Haniwa in the form of animals, people and buildings
Haniwa modeled after residential or other kinds of buildings were also made and these were often located above the burial chamber in the rounded section of the tomb. While the outer perimeter might still be predominated by cylindrical haniwa, a few house-shaped haniwa in the center might resemble a miniature village.
What role did haniwa play?
This now leads us to the question of function and intended audience. What role did haniwa play? Who or what was the intended audience? No one knows for sure, but a number of theories have been proposed. It is also important to remember that function and meaning changed over time and place. The most common understanding is that haniwa were initially used to define the perimeter of the sacred tomb, separating and magically protecting the deceased from the profane space of the living.
As for stylistic aspects, the anthropomorphic (human-shaped) haniwa have a distinct appearance, consisting of a small head and blank, minimalist face with cutout openings for eyes and almost no attempt to portray a body with any degree of realism. Yet, oddly, there is a tremendous amount of detail on accessories and wardrobe, often appearing as lifelike replicas of actual weaponry, metal ornaments, and clothing. This somewhat bizarre contrast between the general and the specific is puzzling. One theory suggests that faces and heads were kept small and plain to keep each haniwa as light as possible on top, preventing the clay figure from toppling over. The large holes that perforate various sections may have had a similar function, to reduce overall weight and to facilitate uniform drying of the wet clay as a way to prevent cracks. In this sense, although physical, bodily attributes could be compromised, the correct tools and wardrobe that both identify and empower individuals to fulfill their job requirements were of utmost importance.
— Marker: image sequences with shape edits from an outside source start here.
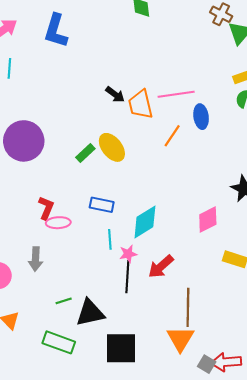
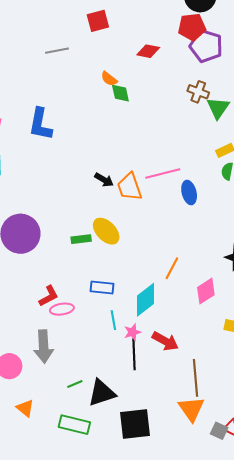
orange line: (172, 136) -> (172, 268), moved
green rectangle: (85, 153) -> (81, 239), turned 42
red L-shape: (46, 208) -> (49, 296), turned 45
gray arrow: (36, 259) -> (44, 346), size x1.4
red arrow: (161, 266) -> (165, 341), turned -104

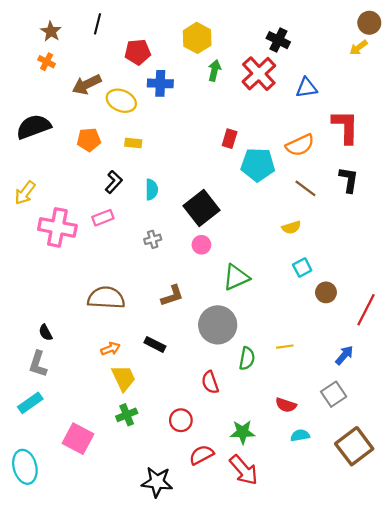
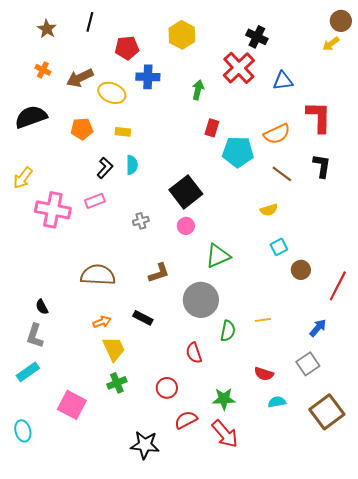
orange cross: (47, 62) -> (43, 70), moved
green arrow: (214, 70) -> (198, 90), moved
cyan semicircle: (152, 190) -> (132, 165), moved
cyan ellipse: (25, 467) -> (23, 431), size x0.7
Closeup of the Warrior Haniwa
This national treasure (TNM J-36697) is one of several haniwa unearthed from the vicinity of Ōta city in Gunma prefecture, which tells us that this was an advanced, regional center for haniwa manufacture (Gunma is located to the north of Tokyo, quite far from Nara). This haniwa offers viewers a rare opportunity to see the detailed armor and weaponry (sword, bow, and quiver) of an ancient clay warrior from this region during the late Kofun period.
Starting with the visorless helmet, especially fascinating is the series of small, evenly spaced half-spherical rivets that appear on a raised section on top of the helmet, in addition to raised strips that connect the sides and front to a narrow band that circles around the forehead and continues behind the head. These rivets are believed to represent metal rivets, suggesting that the warrior’s head was protected by a metal helmet. Attached to the helmet are thick protective ear flaps, seemingly made of padded fabric or leather, while a sheet of thinner material wraps around the rest of the head and neck. Rivets also appear on the narrow quiver, containing four or more arrows, strapped to the warrior’s back.
The short-sleeved body armor that flares outward near the hips does not have rivets, but is covered by thin, vertically incised markings. Two large looped ties found on the chest suggest that this armor was laced together; whether the armor was made by stringing together thin iron plates is unclear based on the visual evidence, but remains as a possibility.
Standing upright with a mask-like, emotionless face (two narrow slits for eyes, an even more narrow slit for the mouth, and a protruding nose), you might not feel immediately threatened by this warrior. Yet, after observing how this haniwa warrior is, in fact, extremely well-armed with his formidable armor, a weapon in each hand, and supply of arrows on his back—clearly prepared to quickly strike down any enemy that comes his way—you might become a bit more apprehensive.